[Records from a data source]
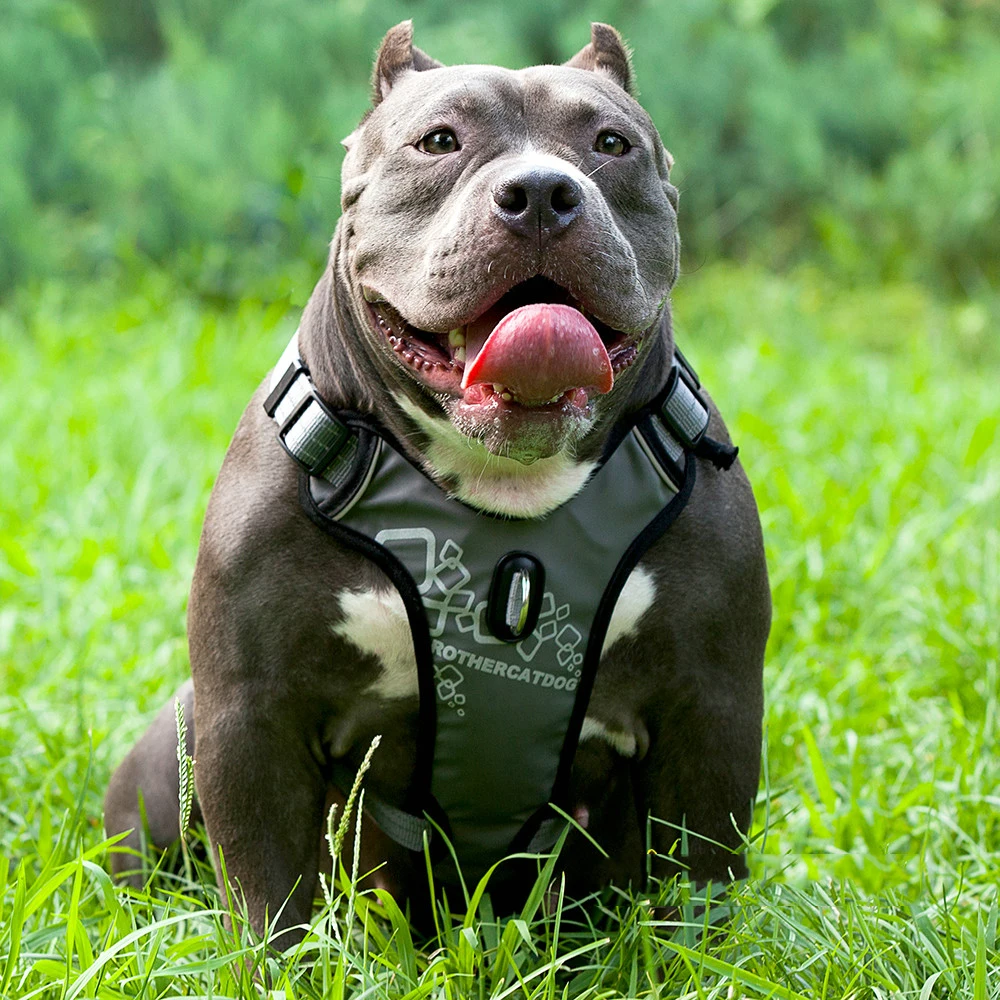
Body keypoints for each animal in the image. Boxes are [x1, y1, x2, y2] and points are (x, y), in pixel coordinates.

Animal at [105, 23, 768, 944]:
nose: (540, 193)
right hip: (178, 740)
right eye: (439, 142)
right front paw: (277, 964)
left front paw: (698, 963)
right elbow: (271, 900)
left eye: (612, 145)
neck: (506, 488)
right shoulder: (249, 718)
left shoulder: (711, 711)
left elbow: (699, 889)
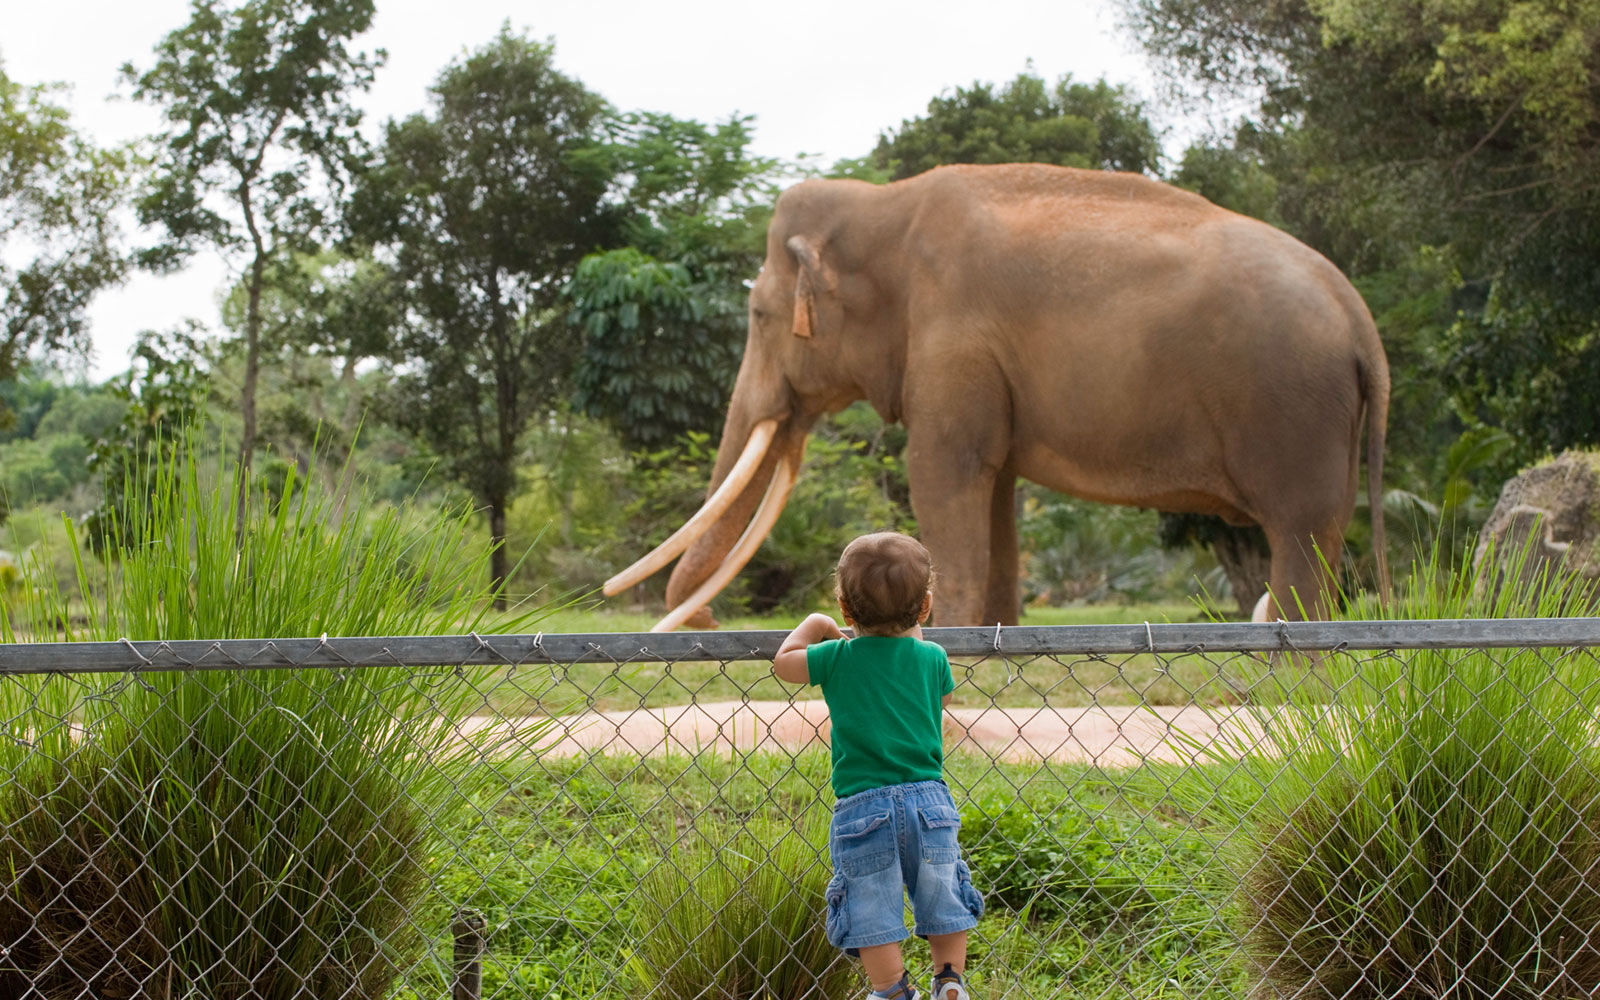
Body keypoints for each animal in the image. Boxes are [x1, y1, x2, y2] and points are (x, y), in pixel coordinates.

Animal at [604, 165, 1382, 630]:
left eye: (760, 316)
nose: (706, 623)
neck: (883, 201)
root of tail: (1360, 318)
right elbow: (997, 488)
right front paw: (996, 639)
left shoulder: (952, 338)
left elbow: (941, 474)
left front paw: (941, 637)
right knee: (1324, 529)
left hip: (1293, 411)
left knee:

### What you are asked to do
A single number is requested: the count of lines in the data that hold "shoulder".

### Finished task
3